The Undersecretary of Collection and Collection, Frederico Faber, adds that the Federal Revenue is awaiting an official statement from the Supreme Court on the interpretation and operationalization of the decision handed down by the Ministers, and that the agency has suspended assessments.
Once such a statement is issued, the undersecretary stated that the Federal Revenue Service will open a period for taxpayers to adjust their declarations, if they deem it necessary, and only after this period will the IRS proceed with new audits, assessments and fines.
According to Faber, the Federal Revenue will need to review its own policies to maintain, readjust or exclude internal interpretations, according to the new understanding of the STF, reinforcing that the national guideline, until the judgment arrives, is to wait for the publication of the judgment and the pronouncement of the Attorney General of the National Treasury (“PGFN”).
These assessments were, in a way, signaled by the Federal Revenue in 2019, when Normative Instruction (“IN”) No. 1911 was published. In IN, the old provision which expressed the possibility of taking credit from PIS and COFINS on the installment of ICMS has been removed.

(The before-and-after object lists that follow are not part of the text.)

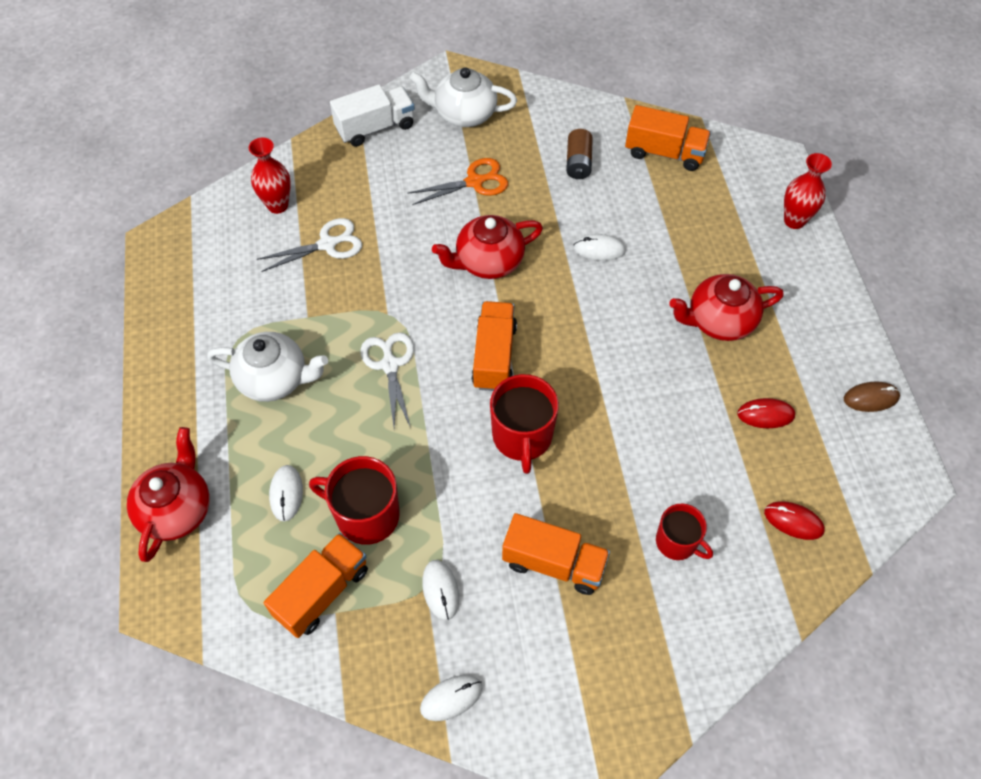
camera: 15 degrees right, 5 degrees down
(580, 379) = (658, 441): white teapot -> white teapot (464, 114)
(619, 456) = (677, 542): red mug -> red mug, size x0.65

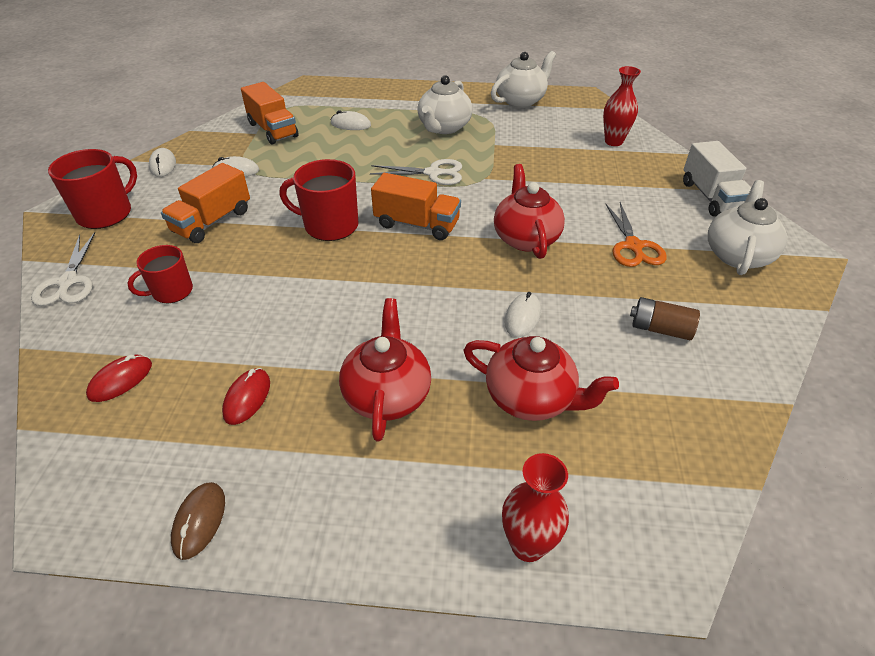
camera: 105 degrees right, 15 degrees down
(177, 509) = (365, 91): red teapot -> red teapot (531, 398)
(182, 307) = (521, 100): none -> white teapot
(328, 244) = (566, 159): white scissors -> white scissors (68, 282)
(366, 515) = (314, 150): red mug -> red mug (106, 213)
(664, 152) = (679, 419): orange truck -> none

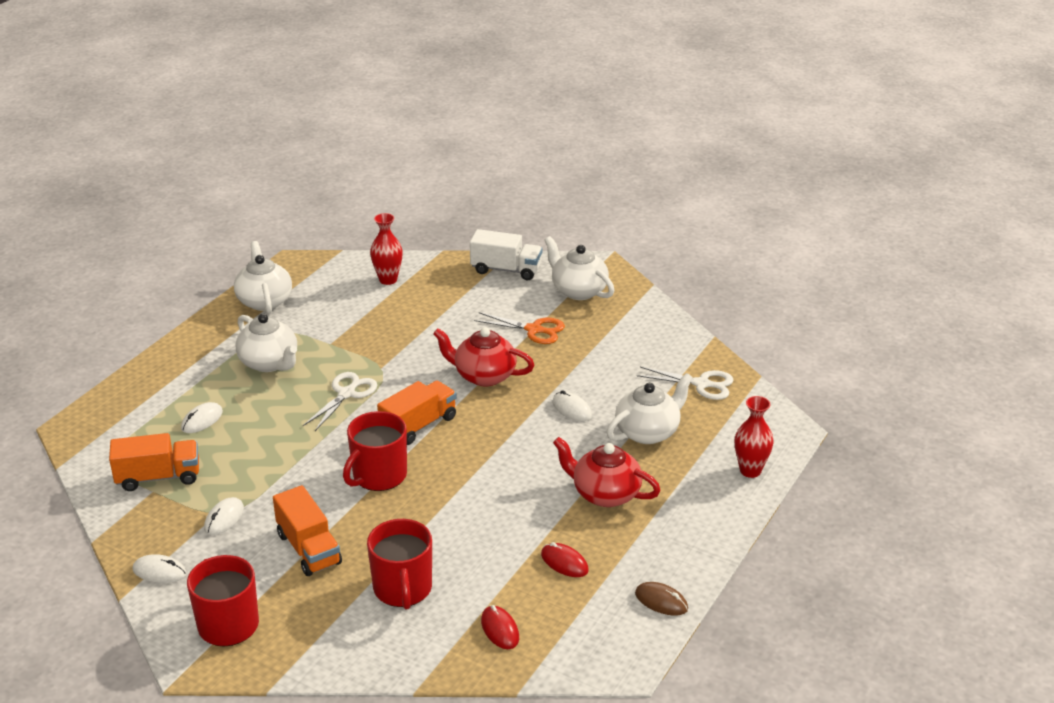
camera: 65 degrees left, 10 degrees down
(68, 282) = (335, 657): white scissors -> white scissors (702, 384)
(171, 291) = (403, 589): red mug -> red mug, size x1.55
(531, 398) = (648, 432): red teapot -> white teapot
(660, 329) = (624, 355): brown battery -> none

Regarding the “new” understanding of the Federal Revenue, it is necessary to keep in mind that, according to the PIS and COFINS legislation, the output is based on articles 1 and 2, while the credit is based on article 3 °. Therefore, the law cannot be ignored when it provides the possibility to take credit on all expenses incurred with services and goods purchased as input. For possible exclusion of ICMS in the credit taking stage, a change in legislation would be necessary.